Follow the Sex: Influence of Network Structure on the Effectiveness and Cost-Effectiveness of Partner Management Strategies for Sexually Transmitted Infection Control
- PMID: 31935206
- PMCID: PMC7428058
- DOI: 10.1097/OLQ.0000000000001100
Follow the Sex: Influence of Network Structure on the Effectiveness and Cost-Effectiveness of Partner Management Strategies for Sexually Transmitted Infection Control
Abstract
Background: It is well established that network structure strongly influences infectious disease dynamics. However, little is known about how the network structure impacts the cost-effectiveness of disease control strategies. We evaluated partner management strategies to address bacterial sexually transmitted infections (STIs) as a case study to explore the influence of the network structure on the optimal disease management strategy.

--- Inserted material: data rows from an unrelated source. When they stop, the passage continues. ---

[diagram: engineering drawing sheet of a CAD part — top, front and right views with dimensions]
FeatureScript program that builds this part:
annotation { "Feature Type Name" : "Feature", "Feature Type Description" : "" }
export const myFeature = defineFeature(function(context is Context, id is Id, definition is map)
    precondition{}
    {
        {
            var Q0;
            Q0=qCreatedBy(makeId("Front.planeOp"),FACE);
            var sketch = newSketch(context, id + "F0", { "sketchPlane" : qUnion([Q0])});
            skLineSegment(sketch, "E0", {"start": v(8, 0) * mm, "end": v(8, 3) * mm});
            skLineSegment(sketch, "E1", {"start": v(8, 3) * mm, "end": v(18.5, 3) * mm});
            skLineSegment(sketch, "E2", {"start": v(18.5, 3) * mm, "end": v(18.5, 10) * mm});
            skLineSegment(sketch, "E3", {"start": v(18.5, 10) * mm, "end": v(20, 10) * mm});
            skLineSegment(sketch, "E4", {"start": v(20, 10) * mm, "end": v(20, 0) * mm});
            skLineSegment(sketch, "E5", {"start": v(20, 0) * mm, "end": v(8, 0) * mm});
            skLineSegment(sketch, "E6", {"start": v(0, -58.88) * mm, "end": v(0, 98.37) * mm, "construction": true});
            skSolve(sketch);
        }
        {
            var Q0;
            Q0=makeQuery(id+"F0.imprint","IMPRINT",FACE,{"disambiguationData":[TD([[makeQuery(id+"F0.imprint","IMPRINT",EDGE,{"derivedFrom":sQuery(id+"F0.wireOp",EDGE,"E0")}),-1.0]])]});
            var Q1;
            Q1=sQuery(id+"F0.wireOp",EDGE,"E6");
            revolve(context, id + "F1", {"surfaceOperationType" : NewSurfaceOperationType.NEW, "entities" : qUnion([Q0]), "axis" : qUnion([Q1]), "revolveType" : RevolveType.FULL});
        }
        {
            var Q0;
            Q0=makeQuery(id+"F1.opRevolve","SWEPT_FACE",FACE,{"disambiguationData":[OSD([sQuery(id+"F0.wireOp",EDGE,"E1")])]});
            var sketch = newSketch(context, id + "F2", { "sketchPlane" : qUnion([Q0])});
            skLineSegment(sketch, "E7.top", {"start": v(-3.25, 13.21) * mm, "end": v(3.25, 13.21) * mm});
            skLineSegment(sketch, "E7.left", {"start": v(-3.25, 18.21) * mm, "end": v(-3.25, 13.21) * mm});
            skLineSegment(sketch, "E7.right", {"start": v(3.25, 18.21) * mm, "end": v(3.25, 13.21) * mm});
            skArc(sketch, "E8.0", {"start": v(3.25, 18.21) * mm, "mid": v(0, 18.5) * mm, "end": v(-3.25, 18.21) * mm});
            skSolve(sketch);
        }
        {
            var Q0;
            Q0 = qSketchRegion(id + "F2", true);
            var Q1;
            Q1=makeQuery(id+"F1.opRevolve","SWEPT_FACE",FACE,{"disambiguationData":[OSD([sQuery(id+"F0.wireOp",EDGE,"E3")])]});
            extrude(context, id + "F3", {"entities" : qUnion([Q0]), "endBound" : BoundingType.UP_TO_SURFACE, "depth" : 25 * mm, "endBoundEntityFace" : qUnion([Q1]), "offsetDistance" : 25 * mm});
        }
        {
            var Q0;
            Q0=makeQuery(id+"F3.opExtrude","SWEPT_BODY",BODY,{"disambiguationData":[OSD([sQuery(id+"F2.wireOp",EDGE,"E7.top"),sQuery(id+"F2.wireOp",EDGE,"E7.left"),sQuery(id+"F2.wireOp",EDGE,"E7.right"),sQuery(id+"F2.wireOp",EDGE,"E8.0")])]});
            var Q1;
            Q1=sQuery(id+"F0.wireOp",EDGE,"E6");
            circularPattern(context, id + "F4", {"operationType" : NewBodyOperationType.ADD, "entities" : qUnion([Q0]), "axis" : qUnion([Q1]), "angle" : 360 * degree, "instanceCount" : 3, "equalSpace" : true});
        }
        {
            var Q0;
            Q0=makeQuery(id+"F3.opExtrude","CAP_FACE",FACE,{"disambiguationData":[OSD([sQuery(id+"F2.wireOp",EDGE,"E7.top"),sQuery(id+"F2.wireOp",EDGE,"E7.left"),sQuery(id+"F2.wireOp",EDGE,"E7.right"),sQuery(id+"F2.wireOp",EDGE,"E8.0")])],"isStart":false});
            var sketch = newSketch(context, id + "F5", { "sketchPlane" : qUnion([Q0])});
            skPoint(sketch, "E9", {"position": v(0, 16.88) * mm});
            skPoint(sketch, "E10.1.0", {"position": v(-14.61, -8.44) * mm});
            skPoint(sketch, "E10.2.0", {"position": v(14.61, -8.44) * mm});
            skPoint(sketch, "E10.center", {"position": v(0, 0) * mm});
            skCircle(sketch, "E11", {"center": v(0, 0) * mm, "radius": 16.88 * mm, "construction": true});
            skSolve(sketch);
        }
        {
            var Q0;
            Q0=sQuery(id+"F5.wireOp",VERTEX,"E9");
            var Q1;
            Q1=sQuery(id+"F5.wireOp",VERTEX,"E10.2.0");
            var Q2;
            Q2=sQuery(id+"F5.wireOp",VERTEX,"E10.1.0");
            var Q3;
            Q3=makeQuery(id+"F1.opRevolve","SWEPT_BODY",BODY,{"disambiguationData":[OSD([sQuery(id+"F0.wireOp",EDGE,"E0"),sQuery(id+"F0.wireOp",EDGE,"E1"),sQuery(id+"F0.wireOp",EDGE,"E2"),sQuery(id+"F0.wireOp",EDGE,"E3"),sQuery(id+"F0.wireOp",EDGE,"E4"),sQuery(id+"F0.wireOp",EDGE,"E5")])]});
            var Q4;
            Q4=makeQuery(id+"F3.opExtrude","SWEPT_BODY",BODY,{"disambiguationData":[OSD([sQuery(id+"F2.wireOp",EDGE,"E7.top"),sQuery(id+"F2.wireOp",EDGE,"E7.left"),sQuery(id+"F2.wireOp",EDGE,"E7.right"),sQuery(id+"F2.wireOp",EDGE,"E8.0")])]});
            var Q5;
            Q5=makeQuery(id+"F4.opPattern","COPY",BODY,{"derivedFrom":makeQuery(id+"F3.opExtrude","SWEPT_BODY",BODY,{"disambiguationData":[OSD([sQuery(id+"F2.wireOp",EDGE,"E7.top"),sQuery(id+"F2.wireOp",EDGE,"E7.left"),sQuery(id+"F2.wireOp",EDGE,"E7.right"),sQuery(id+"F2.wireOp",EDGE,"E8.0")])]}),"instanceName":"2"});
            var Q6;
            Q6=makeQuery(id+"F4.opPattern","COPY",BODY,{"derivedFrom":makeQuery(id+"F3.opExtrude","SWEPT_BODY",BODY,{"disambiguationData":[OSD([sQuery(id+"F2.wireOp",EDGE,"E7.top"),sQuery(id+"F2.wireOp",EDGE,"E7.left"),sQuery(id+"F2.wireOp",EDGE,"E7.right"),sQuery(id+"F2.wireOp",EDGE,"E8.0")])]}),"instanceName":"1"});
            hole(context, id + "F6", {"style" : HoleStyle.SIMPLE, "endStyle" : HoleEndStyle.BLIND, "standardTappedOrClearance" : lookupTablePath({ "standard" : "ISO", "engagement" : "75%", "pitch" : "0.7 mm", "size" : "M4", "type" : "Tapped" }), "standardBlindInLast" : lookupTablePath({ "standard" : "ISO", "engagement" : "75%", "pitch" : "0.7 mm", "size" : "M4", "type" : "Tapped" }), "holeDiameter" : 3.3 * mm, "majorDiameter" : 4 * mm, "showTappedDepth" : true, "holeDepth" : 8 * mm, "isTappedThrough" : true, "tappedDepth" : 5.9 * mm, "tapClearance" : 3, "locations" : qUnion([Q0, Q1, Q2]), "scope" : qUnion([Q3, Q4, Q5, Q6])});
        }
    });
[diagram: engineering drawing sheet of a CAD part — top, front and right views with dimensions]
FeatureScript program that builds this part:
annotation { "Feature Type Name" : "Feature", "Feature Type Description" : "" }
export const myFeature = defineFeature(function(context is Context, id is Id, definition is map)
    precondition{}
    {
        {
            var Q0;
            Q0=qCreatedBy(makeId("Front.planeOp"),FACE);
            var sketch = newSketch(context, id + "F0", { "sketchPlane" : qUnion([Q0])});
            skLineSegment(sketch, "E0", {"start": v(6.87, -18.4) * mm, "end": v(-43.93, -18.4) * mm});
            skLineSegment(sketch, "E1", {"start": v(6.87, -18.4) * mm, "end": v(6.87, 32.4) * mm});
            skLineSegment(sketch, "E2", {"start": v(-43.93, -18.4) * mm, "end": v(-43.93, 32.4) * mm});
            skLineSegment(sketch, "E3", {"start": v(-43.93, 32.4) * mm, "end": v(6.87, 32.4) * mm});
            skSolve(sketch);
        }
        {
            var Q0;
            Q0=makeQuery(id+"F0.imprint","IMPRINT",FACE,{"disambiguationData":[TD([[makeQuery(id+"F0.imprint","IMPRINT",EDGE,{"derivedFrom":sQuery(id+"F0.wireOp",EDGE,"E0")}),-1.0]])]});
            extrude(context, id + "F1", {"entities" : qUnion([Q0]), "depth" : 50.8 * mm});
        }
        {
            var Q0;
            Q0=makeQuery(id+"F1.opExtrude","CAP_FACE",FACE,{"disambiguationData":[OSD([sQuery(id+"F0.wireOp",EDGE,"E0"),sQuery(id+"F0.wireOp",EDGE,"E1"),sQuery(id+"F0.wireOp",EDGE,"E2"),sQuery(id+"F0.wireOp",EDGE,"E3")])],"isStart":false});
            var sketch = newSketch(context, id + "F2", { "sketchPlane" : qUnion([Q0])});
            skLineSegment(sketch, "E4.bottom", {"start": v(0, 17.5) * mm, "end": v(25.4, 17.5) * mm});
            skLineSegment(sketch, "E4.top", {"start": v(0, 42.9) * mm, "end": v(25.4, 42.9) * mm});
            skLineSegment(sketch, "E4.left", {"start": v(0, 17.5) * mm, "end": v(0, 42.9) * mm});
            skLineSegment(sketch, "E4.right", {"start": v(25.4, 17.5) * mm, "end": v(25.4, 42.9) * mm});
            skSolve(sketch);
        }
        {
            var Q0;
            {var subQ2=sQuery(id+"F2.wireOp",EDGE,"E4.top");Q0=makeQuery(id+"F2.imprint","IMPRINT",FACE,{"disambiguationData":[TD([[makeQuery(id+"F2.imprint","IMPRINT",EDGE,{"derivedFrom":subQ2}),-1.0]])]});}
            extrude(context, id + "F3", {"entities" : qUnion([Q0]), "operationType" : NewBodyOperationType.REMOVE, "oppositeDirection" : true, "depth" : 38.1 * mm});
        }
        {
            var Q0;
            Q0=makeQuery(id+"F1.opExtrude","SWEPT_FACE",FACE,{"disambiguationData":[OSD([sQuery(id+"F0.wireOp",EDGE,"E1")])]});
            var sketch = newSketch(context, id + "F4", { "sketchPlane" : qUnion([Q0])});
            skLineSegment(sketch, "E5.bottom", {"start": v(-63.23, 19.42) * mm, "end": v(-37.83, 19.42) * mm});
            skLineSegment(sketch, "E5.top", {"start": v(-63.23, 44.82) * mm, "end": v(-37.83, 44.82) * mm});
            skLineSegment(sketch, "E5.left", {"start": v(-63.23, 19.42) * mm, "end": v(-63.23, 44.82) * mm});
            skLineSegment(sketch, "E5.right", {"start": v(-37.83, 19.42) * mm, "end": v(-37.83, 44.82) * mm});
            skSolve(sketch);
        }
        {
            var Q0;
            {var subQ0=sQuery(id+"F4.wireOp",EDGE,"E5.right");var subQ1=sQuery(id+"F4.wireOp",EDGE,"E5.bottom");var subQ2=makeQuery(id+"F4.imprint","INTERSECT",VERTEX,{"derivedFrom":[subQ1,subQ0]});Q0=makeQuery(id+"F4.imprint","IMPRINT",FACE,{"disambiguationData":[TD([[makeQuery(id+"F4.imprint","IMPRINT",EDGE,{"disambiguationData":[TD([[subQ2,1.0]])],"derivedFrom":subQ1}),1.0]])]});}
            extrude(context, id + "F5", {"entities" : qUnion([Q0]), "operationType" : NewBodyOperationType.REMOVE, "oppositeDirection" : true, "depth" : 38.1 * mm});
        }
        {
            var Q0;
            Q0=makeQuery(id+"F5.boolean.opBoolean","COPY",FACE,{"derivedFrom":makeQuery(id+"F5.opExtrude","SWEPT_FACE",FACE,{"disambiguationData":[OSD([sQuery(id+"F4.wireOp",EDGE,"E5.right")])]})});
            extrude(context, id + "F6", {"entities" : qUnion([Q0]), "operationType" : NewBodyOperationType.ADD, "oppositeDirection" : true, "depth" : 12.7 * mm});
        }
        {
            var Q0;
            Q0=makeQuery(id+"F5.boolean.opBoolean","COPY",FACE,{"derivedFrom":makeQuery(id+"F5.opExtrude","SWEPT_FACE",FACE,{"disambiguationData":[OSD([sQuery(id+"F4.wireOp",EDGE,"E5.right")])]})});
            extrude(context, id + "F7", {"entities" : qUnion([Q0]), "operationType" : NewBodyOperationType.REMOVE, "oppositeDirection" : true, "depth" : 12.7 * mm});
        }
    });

Methods: We simulated a hypothetical bacterial STI spread through 4 representative network structures: random, community-structured, scale-free, and empirical. We simulated disease outcomes (prevalence, incidence, total infected person-months) and cost-effectiveness of 4 partner management strategies in each network structure: routine STI screening alone (no partner management), partner notification, expedited partner therapy, and contact tracing. We determined the optimal partner management strategy following a cost-effectiveness framework and varied key compliance parameters of partner management in sensitivity analysis.
Results: For the same average number of contacts and disease parameters in our setting, community-structured networks had the lowest incidence, prevalence, and total infected person-months, whereas scale-free networks had the highest without partner management. The highly connected individuals were more likely to be reinfected in scale-free networks than in the other network structures. The cost-effective partner management strategy depended on the network structures, the compliance in partner management, the willingness-to-pay threshold, and the rate of external force of infection.
Conclusions: Our findings suggest that contact network structure matters in determining the optimal disease control strategy in infectious diseases. Information on a population's contact network structure may be valuable for informing optimal investment of limited resources.